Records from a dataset
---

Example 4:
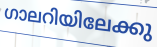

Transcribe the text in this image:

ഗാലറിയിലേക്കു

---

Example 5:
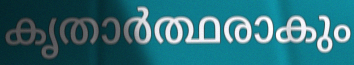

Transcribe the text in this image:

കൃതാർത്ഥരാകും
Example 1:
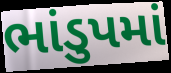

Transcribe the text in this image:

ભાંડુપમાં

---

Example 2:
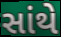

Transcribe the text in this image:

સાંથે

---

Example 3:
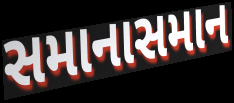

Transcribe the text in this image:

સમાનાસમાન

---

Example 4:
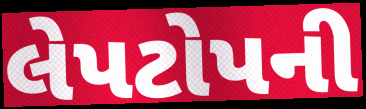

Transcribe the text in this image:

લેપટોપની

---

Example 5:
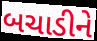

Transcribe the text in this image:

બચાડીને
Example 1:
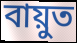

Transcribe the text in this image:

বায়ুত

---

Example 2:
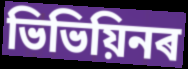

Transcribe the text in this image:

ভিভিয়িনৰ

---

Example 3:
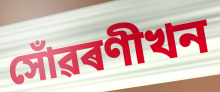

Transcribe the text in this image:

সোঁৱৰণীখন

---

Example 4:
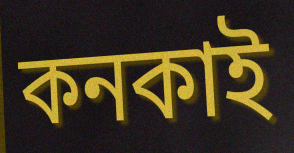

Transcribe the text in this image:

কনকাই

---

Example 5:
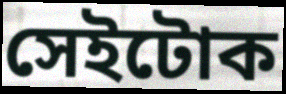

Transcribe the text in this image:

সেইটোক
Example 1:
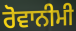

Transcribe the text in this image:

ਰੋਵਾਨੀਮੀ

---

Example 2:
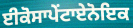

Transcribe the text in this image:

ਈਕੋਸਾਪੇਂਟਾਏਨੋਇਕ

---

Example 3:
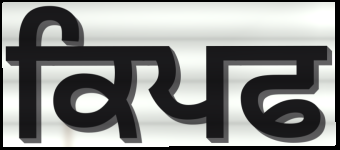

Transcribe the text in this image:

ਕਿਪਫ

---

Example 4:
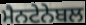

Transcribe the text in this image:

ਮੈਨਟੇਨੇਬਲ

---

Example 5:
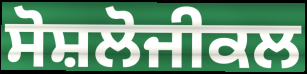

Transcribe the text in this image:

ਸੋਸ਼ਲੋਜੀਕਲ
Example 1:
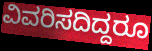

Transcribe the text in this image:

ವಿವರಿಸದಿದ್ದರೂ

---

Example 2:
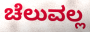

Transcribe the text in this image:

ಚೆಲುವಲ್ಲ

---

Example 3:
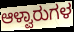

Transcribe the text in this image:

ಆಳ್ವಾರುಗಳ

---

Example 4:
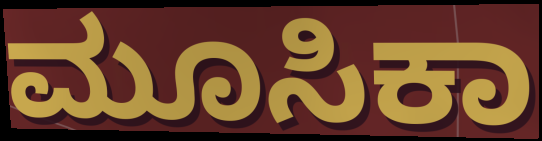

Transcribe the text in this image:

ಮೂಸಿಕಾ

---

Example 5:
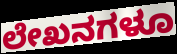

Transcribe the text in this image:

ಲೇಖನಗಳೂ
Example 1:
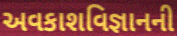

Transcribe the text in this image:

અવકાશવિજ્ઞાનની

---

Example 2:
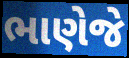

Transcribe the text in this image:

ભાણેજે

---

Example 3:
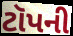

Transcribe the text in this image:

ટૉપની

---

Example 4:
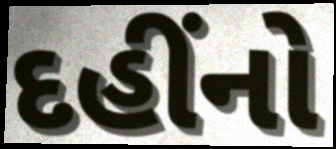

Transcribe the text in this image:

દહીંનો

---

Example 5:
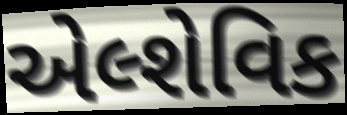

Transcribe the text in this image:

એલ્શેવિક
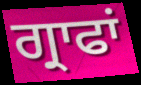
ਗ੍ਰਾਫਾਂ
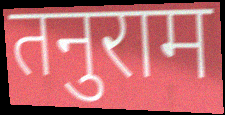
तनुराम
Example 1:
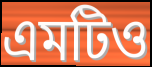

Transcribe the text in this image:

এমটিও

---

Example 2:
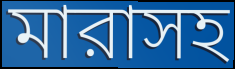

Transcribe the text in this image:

Exercise directions
Output every line of the records above verbatim, leaving out the pictures.

Written reply
---

Example 4:

Transcribe the text in this image:

ഗാലറിയിലേക്കു

---

Example 5:

Transcribe the text in this image:

കൃതാർത്ഥരാകും
Example 1:

Transcribe the text in this image:

ભાંડુપમાં

---

Example 2:

Transcribe the text in this image:

સાંથે

---

Example 3:

Transcribe the text in this image:

સમાનાસમાન

---

Example 4:

Transcribe the text in this image:

લેપટોપની

---

Example 5:

Transcribe the text in this image:

બચાડીને
Example 1:

Transcribe the text in this image:

বায়ুত

---

Example 2:

Transcribe the text in this image:

ভিভিয়িনৰ

---

Example 3:

Transcribe the text in this image:

সোঁৱৰণীখন

---

Example 4:

Transcribe the text in this image:

কনকাই

---

Example 5:

Transcribe the text in this image:

সেইটোক
Example 1:

Transcribe the text in this image:

ਰੋਵਾਨੀਮੀ

---

Example 2:

Transcribe the text in this image:

ਈਕੋਸਾਪੇਂਟਾਏਨੋਇਕ

---

Example 3:

Transcribe the text in this image:

ਕਿਪਫ

---

Example 4:

Transcribe the text in this image:

ਮੈਨਟੇਨੇਬਲ

---

Example 5:

Transcribe the text in this image:

ਸੋਸ਼ਲੋਜੀਕਲ
Example 1:

Transcribe the text in this image:

ವಿವರಿಸದಿದ್ದರೂ

---

Example 2:

Transcribe the text in this image:

ಚೆಲುವಲ್ಲ

---

Example 3:

Transcribe the text in this image:

ಆಳ್ವಾರುಗಳ

---

Example 4:

Transcribe the text in this image:

ಮೂಸಿಕಾ

---

Example 5:

Transcribe the text in this image:

ಲೇಖನಗಳೂ
Example 1:

Transcribe the text in this image:

અવકાશવિજ્ઞાનની

---

Example 2:

Transcribe the text in this image:

ભાણેજે

---

Example 3:

Transcribe the text in this image:

ટૉપની

---

Example 4:

Transcribe the text in this image:

દહીંનો

---

Example 5:

Transcribe the text in this image:

એલ્શેવિક
ਗ੍ਰਾਫਾਂ
तनुराम
Example 1:

Transcribe the text in this image:

এমটিও

---

Example 2:

Transcribe the text in this image:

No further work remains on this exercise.